Step 3: Wire It Into CI/CD

GitHub Actions

# .github/workflows/translate.yml
name: Translate i18n strings
on:
  push:
    branches: [main]
    paths:
      - "locales/en.json"

jobs:
  translate:
    runs-on: ubuntu-latest
    steps:
      - uses: actions/checkout@v4

      - uses: actions/setup-node@v4
        with:
          node-version: 20

      - run: npm install

      - name: Run translation
        env:
          AUTO18N_API_KEY: ${{ secrets.AUTO18N_API_KEY }}
        run: npx tsx scripts/translate.ts

      - name: Commit translations
        run: |
          git config user.name "Translation Bot"
          git config user.email "bot@example.com"
          git add locales/
          git diff --cached --quiet || git commit -m "Update translations"
          git push

This workflow triggers only when locales/en.json changes on the main branch. It translates the delta, commits the updated locale files, and pushes.

GitLab CI

translate:
  stage: build
  only:
    changes:
      - locales/en.json
  script:
    - npm install
    - npx tsx scripts/translate.ts
    - git add locales/
    - git diff --cached --quiet || git commit -m "Update translations"
    - git push

Step 4: Handle Nested JSON

If your i18n files use nested keys:

{
  "nav": {
    "home": "Home",
    "settings": "Settings"
  },
  "button": {
    "save": "Save changes"
  }
}

Flatten them before comparison and translation, then unflatten for output:

function flatten(
  obj: Record<string, unknown>,
  prefix = "",
): Record<string, string> {
  const result: Record<string, string> = {};
  for (const [key, value] of Object.entries(obj)) {
    const fullKey = prefix ? `${prefix}.${key}` : key;
    if (typeof value === "object" && value !== null) {
      Object.assign(result, flatten(value as Record<string, unknown>, fullKey));
    } else {
      result[fullKey] = String(value);
    }
  }
  return result;
}

function unflatten(obj: Record<string, string>): Record<string, unknown> {
  const result: Record<string, unknown> = {};
  for (const [key, value] of Object.entries(obj)) {
    const parts = key.split(".");
    let current = result;
    for (let i = 0; i < parts.length - 1; i++) {
      if (!(parts[i] in current)) {
        current[parts[i]] = {};
      }
      current = current[parts[i]] as Record<string, unknown>;
    }
    current[parts[parts.length - 1]] = value;
  }
  return result;
}

Step 5: Handle Interpolation Variables

Most i18n libraries use interpolation: "Welcome, {{name}}" or "You have {count} items".

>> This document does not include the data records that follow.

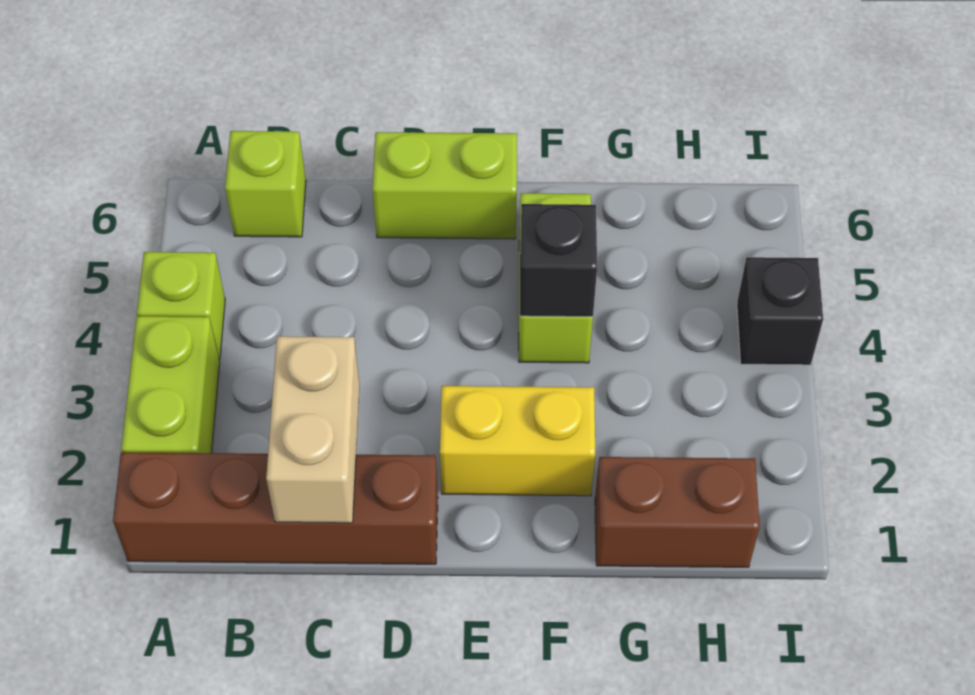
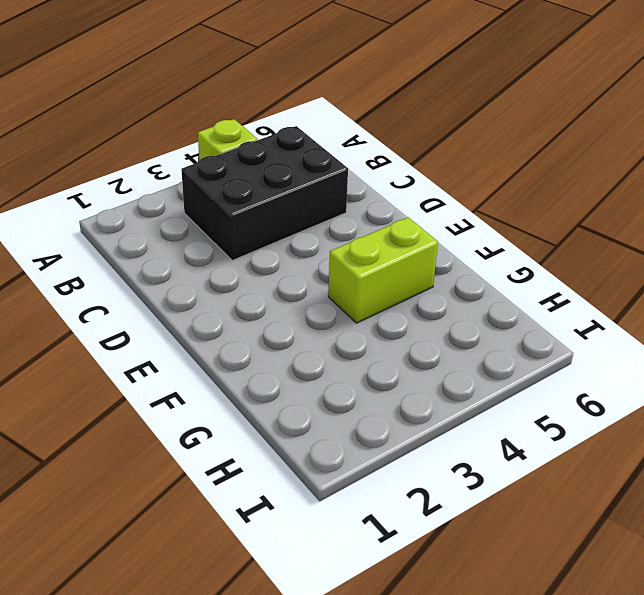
black brick B3:C5 level 1 -> none
none -> brown brick A1:D1 level 1
none -> lime brick A2:A3 level 1

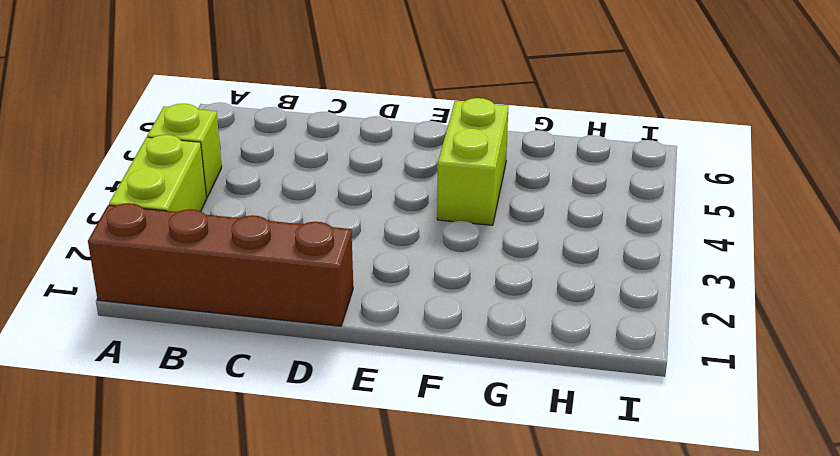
none -> lime brick B6 level 1
none -> lime brick D6:E6 level 1

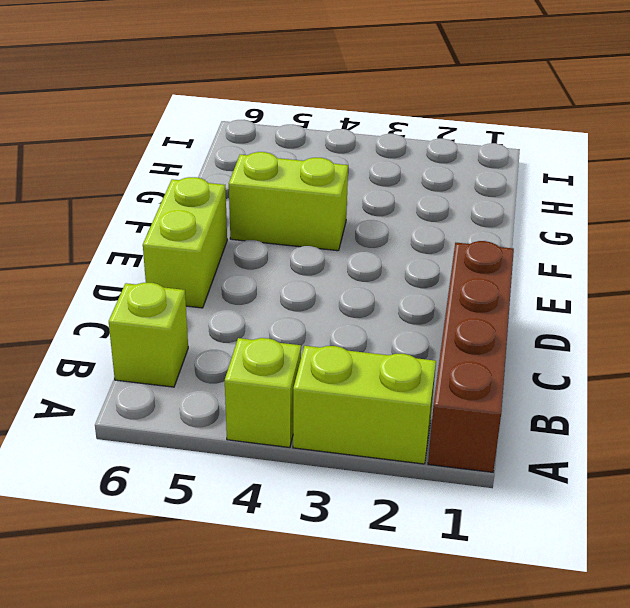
none -> yellow brick E2:F2 level 1
none -> brown brick G1:H1 level 1

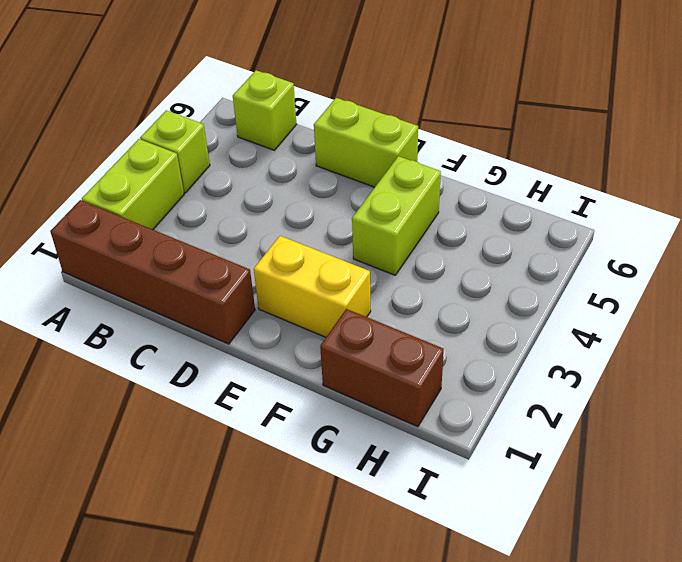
none -> black brick I4 level 1
none -> tan brick C1:C2 level 2

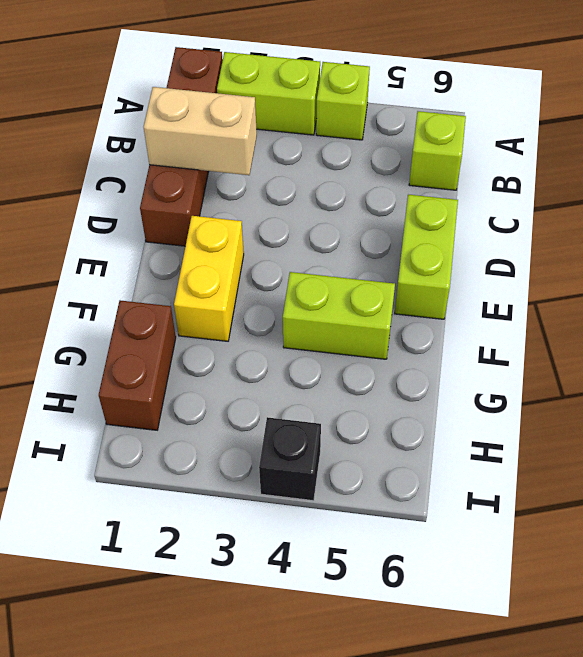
none -> black brick F4 level 2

Your translation API needs to preserve these. Most NMT APIs will mangle them. LLM-based translation handles them better if you instruct it, but you should still validate:

function extractPlaceholders(text: string): string[] {
  const patterns = [
    /\{\{(\w+)\}\}/g, // {{name}}
    /\{(\w+)\}/g, // {name}
    /%\{(\w+)\}/g, // %{name}
    /%(\d+\$)?[sd]/g, // %s, %1$s
  ];

  const placeholders: string[] = [];
  for (const pattern of patterns) {
    let match;
    while ((match = pattern.exec(text)) !== null) {
      placeholders.push(match[0]);
    }
  }
  return placeholders;
}

function validateTranslation(source: string, translation: string): boolean {
  const sourcePlaceholders = extractPlaceholders(source);
  const translationPlaceholders = extractPlaceholders(translation);

  return sourcePlaceholders.every((p) => translationPlaceholders.includes(p));
}

If a translation drops a placeholder, flag it for manual review rather than silently deploying a broken string.

The Full Pipeline

Putting it all together:

  • Developer changes locales/en.json and pushes to main
  • CI detects the change, runs the translation script
  • Script compares current en.json against snapshot, finds delta
  • Script translates only new/changed keys via API
  • Script validates that placeholders are preserved
  • Script writes updated locale files and snapshot
  • CI commits and pushes the translations
  • Total time for a typical deploy with 5-10 new strings across 4 languages: under 30 seconds.

    Total cost with a caching translation API like auto18n: effectively zero for repeated strings, a few cents for genuinely new ones. This pipeline pays for itself immediately.